### Task statement
Output the data verbatim, minus the images.

### Data provided

========================

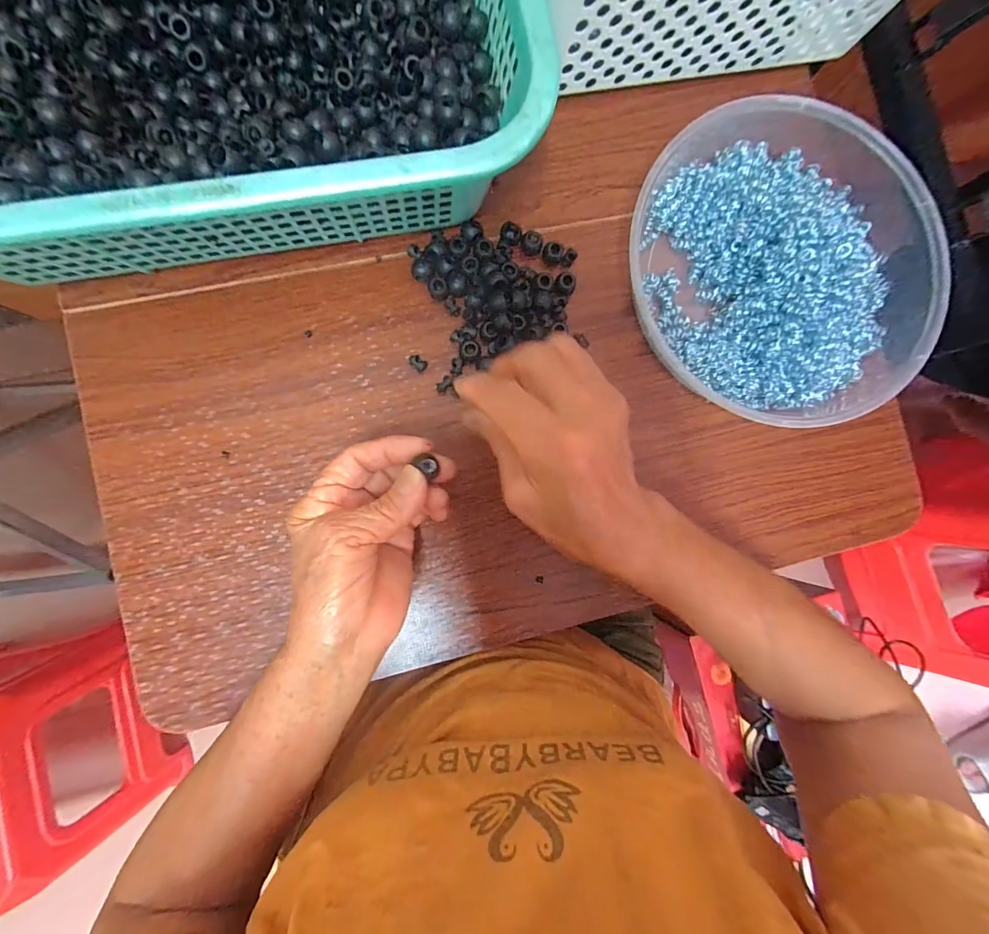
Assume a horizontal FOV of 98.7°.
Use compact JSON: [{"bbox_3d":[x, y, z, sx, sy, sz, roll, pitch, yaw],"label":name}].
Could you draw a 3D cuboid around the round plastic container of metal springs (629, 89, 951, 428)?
[{"bbox_3d":[0.204,-0.140,0.305,0.223,0.051,0.218,0,87,-5],"label":"round plastic container of metal springs"}]

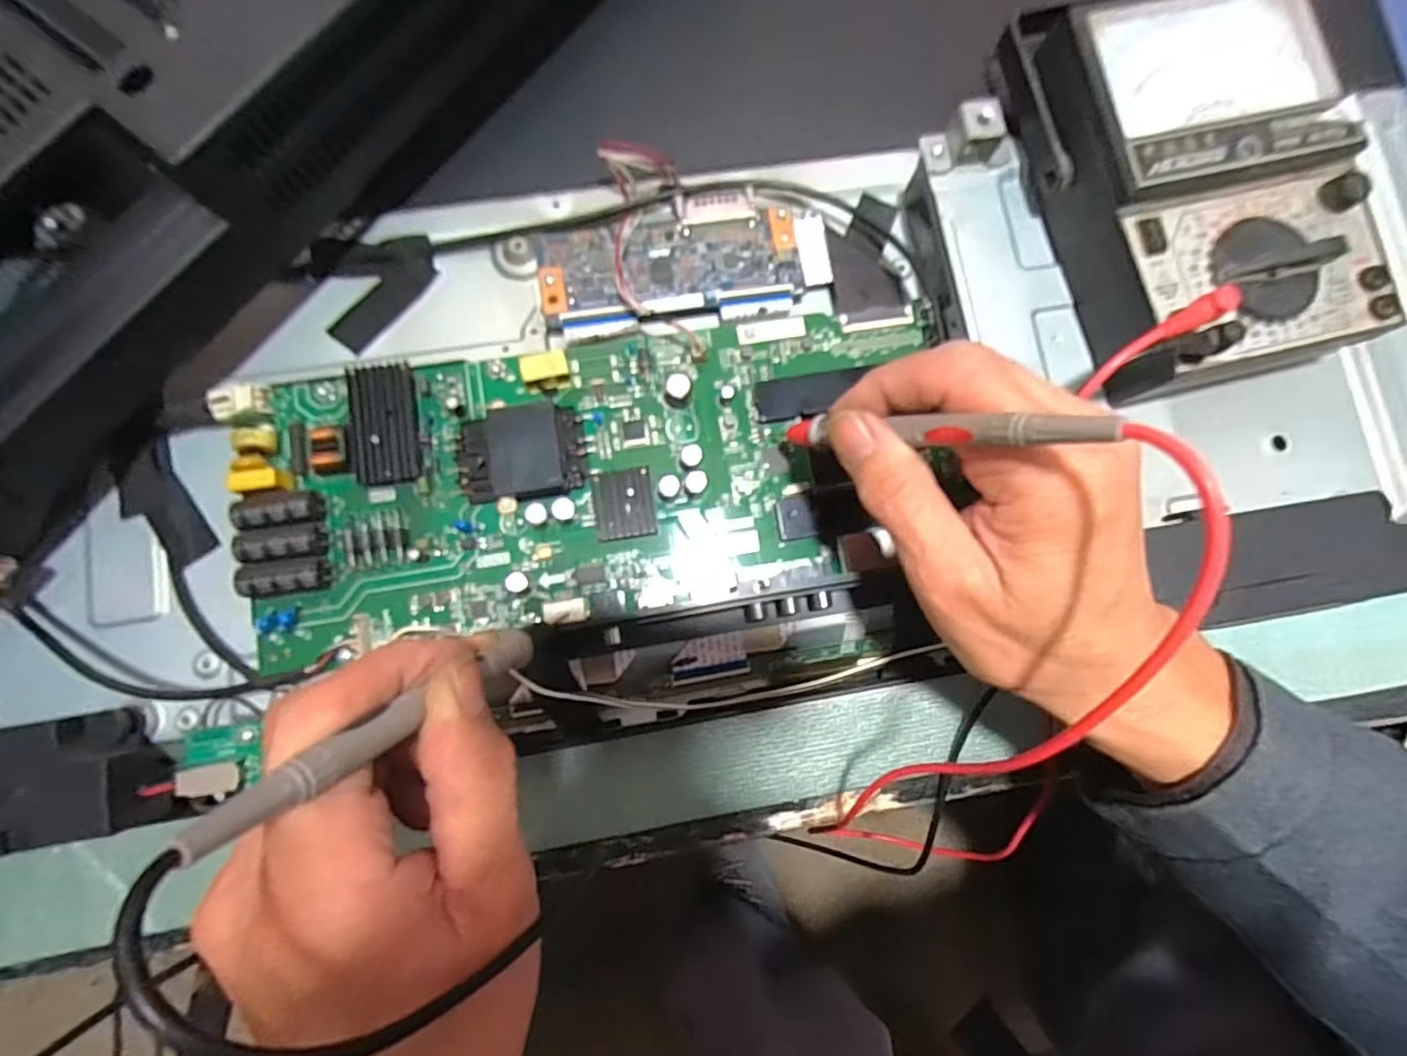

========================

### Result
Assume a horizontal FOV of 98.7°.
Use compact JSON: [{"bbox_3d":[x, y, z, sx, sy, sz, roll, pitch, yaw],"label":name}].
Could you draw a 3D cuboid around the round plastic container of metal springs (629, 89, 951, 428)?
[{"bbox_3d":[0.204,-0.140,0.305,0.223,0.051,0.218,0,87,-5],"label":"round plastic container of metal springs"}]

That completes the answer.